**Work request**
Repeat each entry in full, exactly.

**Source information**
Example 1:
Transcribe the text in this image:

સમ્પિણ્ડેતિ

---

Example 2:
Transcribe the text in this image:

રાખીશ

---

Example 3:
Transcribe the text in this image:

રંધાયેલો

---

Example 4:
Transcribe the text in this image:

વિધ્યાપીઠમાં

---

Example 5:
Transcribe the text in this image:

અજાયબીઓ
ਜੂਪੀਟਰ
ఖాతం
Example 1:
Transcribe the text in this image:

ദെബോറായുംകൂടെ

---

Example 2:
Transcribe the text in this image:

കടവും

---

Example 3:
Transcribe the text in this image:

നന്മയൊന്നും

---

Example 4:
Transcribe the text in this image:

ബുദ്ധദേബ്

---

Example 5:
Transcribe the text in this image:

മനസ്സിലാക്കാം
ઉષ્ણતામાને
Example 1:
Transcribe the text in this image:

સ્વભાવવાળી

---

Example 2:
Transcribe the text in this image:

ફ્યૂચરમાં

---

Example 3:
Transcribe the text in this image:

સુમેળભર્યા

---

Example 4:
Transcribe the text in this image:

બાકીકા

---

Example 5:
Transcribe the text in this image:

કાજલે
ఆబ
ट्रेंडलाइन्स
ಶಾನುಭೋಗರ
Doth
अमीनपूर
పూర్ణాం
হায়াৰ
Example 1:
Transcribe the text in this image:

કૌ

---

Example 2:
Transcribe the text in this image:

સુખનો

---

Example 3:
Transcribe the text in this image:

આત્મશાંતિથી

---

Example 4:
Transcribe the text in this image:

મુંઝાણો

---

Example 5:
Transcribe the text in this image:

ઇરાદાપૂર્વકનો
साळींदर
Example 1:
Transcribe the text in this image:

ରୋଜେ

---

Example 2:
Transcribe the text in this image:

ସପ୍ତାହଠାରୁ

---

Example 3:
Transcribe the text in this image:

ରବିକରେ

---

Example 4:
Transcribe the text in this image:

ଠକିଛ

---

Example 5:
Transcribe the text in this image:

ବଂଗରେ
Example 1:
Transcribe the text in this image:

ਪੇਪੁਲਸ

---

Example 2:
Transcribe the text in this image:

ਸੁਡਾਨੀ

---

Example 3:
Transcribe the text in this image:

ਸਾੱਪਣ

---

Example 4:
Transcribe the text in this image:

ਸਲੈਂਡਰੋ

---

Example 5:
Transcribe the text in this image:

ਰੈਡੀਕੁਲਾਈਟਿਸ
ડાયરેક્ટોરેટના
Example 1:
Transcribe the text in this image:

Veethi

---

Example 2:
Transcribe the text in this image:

**Completed task**
Example 1:
Transcribe the text in this image:

સમ્પિણ્ડેતિ

---

Example 2:
Transcribe the text in this image:

રાખીશ

---

Example 3:
Transcribe the text in this image:

રંધાયેલો

---

Example 4:
Transcribe the text in this image:

વિધ્યાપીઠમાં

---

Example 5:
Transcribe the text in this image:

અજાયબીઓ
ਜੂਪੀਟਰ
ఖాతం
Example 1:
Transcribe the text in this image:

ദെബോറായുംകൂടെ

---

Example 2:
Transcribe the text in this image:

കടവും

---

Example 3:
Transcribe the text in this image:

നന്മയൊന്നും

---

Example 4:
Transcribe the text in this image:

ബുദ്ധദേബ്

---

Example 5:
Transcribe the text in this image:

മനസ്സിലാക്കാം
ઉષ્ણતામાને
Example 1:
Transcribe the text in this image:

સ્વભાવવાળી

---

Example 2:
Transcribe the text in this image:

ફ્યૂચરમાં

---

Example 3:
Transcribe the text in this image:

સુમેળભર્યા

---

Example 4:
Transcribe the text in this image:

બાકીકા

---

Example 5:
Transcribe the text in this image:

કાજલે
ఆబ
ट्रेंडलाइन्स
ಶಾನುಭೋಗರ
Doth
अमीनपूर
పూర్ణాం
হায়াৰ
Example 1:
Transcribe the text in this image:

કૌ

---

Example 2:
Transcribe the text in this image:

સુખનો

---

Example 3:
Transcribe the text in this image:

આત્મશાંતિથી

---

Example 4:
Transcribe the text in this image:

મુંઝાણો

---

Example 5:
Transcribe the text in this image:

ઇરાદાપૂર્વકનો
साळींदर
Example 1:
Transcribe the text in this image:

ରୋଜେ

---

Example 2:
Transcribe the text in this image:

ସପ୍ତାହଠାରୁ

---

Example 3:
Transcribe the text in this image:

ରବିକରେ

---

Example 4:
Transcribe the text in this image:

ଠକିଛ

---

Example 5:
Transcribe the text in this image:

ବଂଗରେ
Example 1:
Transcribe the text in this image:

ਪੇਪੁਲਸ

---

Example 2:
Transcribe the text in this image:

ਸੁਡਾਨੀ

---

Example 3:
Transcribe the text in this image:

ਸਾੱਪਣ

---

Example 4:
Transcribe the text in this image:

ਸਲੈਂਡਰੋ

---

Example 5:
Transcribe the text in this image:

ਰੈਡੀਕੁਲਾਈਟਿਸ
ડાયરેક્ટોરેટના
Example 1:
Transcribe the text in this image:

Veethi

---

Example 2:
Transcribe the text in this image:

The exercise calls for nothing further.